_MATERIAL FOR THE TASK_:
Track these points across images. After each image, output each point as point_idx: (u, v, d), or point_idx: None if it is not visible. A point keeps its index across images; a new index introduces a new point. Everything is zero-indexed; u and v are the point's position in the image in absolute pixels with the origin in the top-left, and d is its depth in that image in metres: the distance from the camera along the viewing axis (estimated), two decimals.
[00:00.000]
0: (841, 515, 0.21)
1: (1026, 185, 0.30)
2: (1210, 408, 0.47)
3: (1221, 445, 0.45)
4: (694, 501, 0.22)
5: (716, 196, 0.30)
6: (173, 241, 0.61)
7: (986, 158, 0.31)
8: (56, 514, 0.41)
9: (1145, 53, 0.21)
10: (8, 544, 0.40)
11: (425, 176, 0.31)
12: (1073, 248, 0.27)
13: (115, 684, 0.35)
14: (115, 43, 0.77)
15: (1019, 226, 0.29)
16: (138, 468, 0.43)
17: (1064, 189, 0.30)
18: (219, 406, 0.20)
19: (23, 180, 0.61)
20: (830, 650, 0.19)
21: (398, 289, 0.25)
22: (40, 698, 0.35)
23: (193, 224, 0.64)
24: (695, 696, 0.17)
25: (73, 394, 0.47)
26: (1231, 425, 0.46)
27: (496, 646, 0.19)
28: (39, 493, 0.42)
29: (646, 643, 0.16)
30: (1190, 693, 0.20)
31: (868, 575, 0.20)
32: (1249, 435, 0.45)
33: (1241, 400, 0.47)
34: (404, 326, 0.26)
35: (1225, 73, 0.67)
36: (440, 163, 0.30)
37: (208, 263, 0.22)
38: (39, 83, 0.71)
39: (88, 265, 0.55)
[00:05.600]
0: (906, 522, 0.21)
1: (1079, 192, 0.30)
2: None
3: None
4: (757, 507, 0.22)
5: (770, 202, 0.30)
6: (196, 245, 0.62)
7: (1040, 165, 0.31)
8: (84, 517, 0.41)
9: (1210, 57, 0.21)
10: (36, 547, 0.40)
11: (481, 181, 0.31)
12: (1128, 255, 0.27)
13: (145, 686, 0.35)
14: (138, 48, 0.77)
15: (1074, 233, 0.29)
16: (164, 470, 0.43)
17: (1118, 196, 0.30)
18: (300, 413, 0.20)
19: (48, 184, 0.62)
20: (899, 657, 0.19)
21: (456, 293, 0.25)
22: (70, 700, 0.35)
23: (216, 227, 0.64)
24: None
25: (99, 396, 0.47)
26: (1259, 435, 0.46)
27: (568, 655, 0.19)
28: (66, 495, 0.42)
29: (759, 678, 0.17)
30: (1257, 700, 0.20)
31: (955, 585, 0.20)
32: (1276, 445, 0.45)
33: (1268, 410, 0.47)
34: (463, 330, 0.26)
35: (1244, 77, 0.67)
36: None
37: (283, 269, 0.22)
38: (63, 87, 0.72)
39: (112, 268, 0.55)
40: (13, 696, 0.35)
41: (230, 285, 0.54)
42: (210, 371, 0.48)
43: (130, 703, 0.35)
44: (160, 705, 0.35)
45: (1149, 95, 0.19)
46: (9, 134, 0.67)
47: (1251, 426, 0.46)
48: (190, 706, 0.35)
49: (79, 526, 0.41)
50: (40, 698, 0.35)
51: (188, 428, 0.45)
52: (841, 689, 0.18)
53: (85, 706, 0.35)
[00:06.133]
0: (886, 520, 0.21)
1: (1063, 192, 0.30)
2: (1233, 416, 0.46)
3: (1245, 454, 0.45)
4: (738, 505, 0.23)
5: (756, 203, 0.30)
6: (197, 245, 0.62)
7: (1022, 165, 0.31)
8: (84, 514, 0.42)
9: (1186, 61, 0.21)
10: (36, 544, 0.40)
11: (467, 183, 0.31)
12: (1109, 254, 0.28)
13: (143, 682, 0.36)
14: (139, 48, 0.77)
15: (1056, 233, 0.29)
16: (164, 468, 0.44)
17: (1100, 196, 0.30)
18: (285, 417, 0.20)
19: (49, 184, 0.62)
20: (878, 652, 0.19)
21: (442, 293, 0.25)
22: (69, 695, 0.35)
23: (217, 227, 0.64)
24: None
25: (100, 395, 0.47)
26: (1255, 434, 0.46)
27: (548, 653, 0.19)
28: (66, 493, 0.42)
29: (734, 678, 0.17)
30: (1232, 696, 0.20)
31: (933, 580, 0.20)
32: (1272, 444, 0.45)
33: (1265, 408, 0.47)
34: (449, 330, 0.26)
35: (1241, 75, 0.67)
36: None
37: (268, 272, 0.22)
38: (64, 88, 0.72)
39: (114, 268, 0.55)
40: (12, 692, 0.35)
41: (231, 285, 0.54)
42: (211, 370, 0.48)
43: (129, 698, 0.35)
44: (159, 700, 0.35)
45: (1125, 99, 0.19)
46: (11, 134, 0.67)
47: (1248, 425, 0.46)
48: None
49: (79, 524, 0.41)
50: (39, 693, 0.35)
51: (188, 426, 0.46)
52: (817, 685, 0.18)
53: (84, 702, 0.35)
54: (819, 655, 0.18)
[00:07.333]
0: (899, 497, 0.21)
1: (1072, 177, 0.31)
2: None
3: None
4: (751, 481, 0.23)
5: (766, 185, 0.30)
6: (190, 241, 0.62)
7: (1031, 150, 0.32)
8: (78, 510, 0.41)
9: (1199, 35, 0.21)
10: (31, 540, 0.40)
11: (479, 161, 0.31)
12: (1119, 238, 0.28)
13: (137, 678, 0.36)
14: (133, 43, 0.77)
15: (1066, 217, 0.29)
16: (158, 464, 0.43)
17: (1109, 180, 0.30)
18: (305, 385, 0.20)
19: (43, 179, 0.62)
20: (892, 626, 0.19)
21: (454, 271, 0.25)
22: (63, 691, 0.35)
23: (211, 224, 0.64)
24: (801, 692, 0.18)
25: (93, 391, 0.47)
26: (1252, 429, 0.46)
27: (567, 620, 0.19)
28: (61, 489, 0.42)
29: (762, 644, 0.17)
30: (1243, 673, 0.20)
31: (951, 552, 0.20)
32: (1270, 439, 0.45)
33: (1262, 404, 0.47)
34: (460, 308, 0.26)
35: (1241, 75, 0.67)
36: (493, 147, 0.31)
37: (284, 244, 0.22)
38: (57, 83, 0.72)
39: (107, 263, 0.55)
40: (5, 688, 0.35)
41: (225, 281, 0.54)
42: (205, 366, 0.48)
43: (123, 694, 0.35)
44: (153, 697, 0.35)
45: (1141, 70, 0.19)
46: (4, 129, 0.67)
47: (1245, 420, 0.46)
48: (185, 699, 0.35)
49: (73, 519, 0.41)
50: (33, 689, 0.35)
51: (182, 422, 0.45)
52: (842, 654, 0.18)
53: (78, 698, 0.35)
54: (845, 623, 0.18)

_DIRECTIONS_: An exact copy of the entire material is required.

_YOUR SOLUTION_:
Track these points across images. After each image, output each point as point_idx: (u, v, d), or point_idx: None if it is not visible. A point keeps its index across images; a new index introduces a new point. Everything is zero-indexed; u and v are the point's position in the image in absolute pixels with the origin in the top-left, and d is its depth in that image in metres: the distance from the camera along the viewing axis (estimated), two decimals.
[00:00.000]
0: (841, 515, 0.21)
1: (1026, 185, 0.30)
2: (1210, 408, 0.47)
3: (1221, 445, 0.45)
4: (694, 501, 0.22)
5: (716, 196, 0.30)
6: (173, 241, 0.61)
7: (986, 158, 0.31)
8: (56, 514, 0.41)
9: (1145, 53, 0.21)
10: (8, 544, 0.40)
11: (425, 176, 0.31)
12: (1073, 248, 0.27)
13: (115, 684, 0.35)
14: (115, 43, 0.77)
15: (1019, 226, 0.29)
16: (138, 468, 0.43)
17: (1064, 189, 0.30)
18: (219, 406, 0.20)
19: (23, 180, 0.61)
20: (830, 650, 0.19)
21: (398, 289, 0.25)
22: (40, 698, 0.35)
23: (193, 224, 0.64)
24: (695, 696, 0.17)
25: (73, 394, 0.47)
26: (1231, 425, 0.46)
27: (496, 646, 0.19)
28: (39, 493, 0.42)
29: (646, 643, 0.16)
30: (1190, 693, 0.20)
31: (868, 575, 0.20)
32: (1249, 435, 0.45)
33: (1241, 400, 0.47)
34: (404, 326, 0.26)
35: (1225, 73, 0.67)
36: (440, 163, 0.30)
37: (208, 263, 0.22)
38: (39, 83, 0.71)
39: (88, 265, 0.55)
[00:05.600]
0: (906, 522, 0.21)
1: (1079, 192, 0.30)
2: None
3: None
4: (757, 507, 0.22)
5: (770, 202, 0.30)
6: (196, 245, 0.62)
7: (1040, 165, 0.31)
8: (84, 517, 0.41)
9: (1210, 57, 0.21)
10: (36, 547, 0.40)
11: (481, 181, 0.31)
12: (1128, 255, 0.27)
13: (145, 686, 0.35)
14: (138, 48, 0.77)
15: (1074, 233, 0.29)
16: (164, 470, 0.43)
17: (1118, 196, 0.30)
18: (300, 413, 0.20)
19: (48, 184, 0.62)
20: (899, 657, 0.19)
21: (456, 293, 0.25)
22: (70, 700, 0.35)
23: (216, 227, 0.64)
24: None
25: (99, 396, 0.47)
26: (1259, 435, 0.46)
27: (568, 655, 0.19)
28: (66, 495, 0.42)
29: (759, 678, 0.17)
30: (1257, 700, 0.20)
31: (955, 585, 0.20)
32: (1276, 445, 0.45)
33: (1268, 410, 0.47)
34: (463, 330, 0.26)
35: (1244, 77, 0.67)
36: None
37: (283, 269, 0.22)
38: (63, 87, 0.72)
39: (112, 268, 0.55)
40: (13, 696, 0.35)
41: (230, 285, 0.54)
42: (210, 371, 0.48)
43: (130, 703, 0.35)
44: (160, 705, 0.35)
45: (1149, 95, 0.19)
46: (9, 134, 0.67)
47: (1251, 426, 0.46)
48: (190, 706, 0.35)
49: (79, 526, 0.41)
50: (40, 698, 0.35)
51: (188, 428, 0.45)
52: (841, 689, 0.18)
53: (85, 706, 0.35)
[00:06.133]
0: (886, 520, 0.21)
1: (1063, 192, 0.30)
2: (1233, 416, 0.46)
3: (1245, 454, 0.45)
4: (738, 505, 0.23)
5: (756, 203, 0.30)
6: (197, 245, 0.62)
7: (1022, 165, 0.31)
8: (84, 514, 0.42)
9: (1186, 61, 0.21)
10: (36, 544, 0.40)
11: (467, 183, 0.31)
12: (1109, 254, 0.28)
13: (143, 682, 0.36)
14: (139, 48, 0.77)
15: (1056, 233, 0.29)
16: (164, 468, 0.44)
17: (1100, 196, 0.30)
18: (285, 417, 0.20)
19: (49, 184, 0.62)
20: (878, 652, 0.19)
21: (442, 293, 0.25)
22: (69, 695, 0.35)
23: (217, 227, 0.64)
24: None
25: (100, 395, 0.47)
26: (1255, 434, 0.46)
27: (548, 653, 0.19)
28: (66, 493, 0.42)
29: (734, 678, 0.17)
30: (1232, 696, 0.20)
31: (933, 580, 0.20)
32: (1272, 444, 0.45)
33: (1265, 408, 0.47)
34: (449, 330, 0.26)
35: (1241, 75, 0.67)
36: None
37: (268, 272, 0.22)
38: (64, 88, 0.72)
39: (114, 268, 0.55)
40: (12, 692, 0.35)
41: (231, 285, 0.54)
42: (211, 370, 0.48)
43: (129, 698, 0.35)
44: (159, 700, 0.35)
45: (1125, 99, 0.19)
46: (11, 134, 0.67)
47: (1248, 425, 0.46)
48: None
49: (79, 524, 0.41)
50: (39, 693, 0.35)
51: (188, 426, 0.46)
52: (817, 685, 0.18)
53: (84, 702, 0.35)
54: (819, 655, 0.18)
[00:07.333]
0: (899, 497, 0.21)
1: (1072, 177, 0.31)
2: None
3: None
4: (751, 481, 0.23)
5: (766, 185, 0.30)
6: (190, 241, 0.62)
7: (1031, 150, 0.32)
8: (78, 510, 0.41)
9: (1199, 35, 0.21)
10: (31, 540, 0.40)
11: (479, 161, 0.31)
12: (1119, 238, 0.28)
13: (137, 678, 0.36)
14: (133, 43, 0.77)
15: (1066, 217, 0.29)
16: (158, 464, 0.43)
17: (1109, 180, 0.30)
18: (305, 385, 0.20)
19: (43, 179, 0.62)
20: (892, 626, 0.19)
21: (454, 271, 0.25)
22: (63, 691, 0.35)
23: (211, 224, 0.64)
24: (801, 692, 0.18)
25: (93, 391, 0.47)
26: (1252, 429, 0.46)
27: (567, 620, 0.19)
28: (61, 489, 0.42)
29: (762, 644, 0.17)
30: (1243, 673, 0.20)
31: (951, 552, 0.20)
32: (1270, 439, 0.45)
33: (1262, 404, 0.47)
34: (460, 308, 0.26)
35: (1241, 75, 0.67)
36: (493, 147, 0.31)
37: (284, 244, 0.22)
38: (57, 83, 0.72)
39: (107, 263, 0.55)
40: (5, 688, 0.35)
41: (225, 281, 0.54)
42: (205, 366, 0.48)
43: (123, 694, 0.35)
44: (153, 697, 0.35)
45: (1141, 70, 0.19)
46: (4, 129, 0.67)
47: (1245, 420, 0.46)
48: (185, 699, 0.35)
49: (73, 519, 0.41)
50: (33, 689, 0.35)
51: (182, 422, 0.45)
52: (842, 654, 0.18)
53: (78, 698, 0.35)
54: (845, 623, 0.18)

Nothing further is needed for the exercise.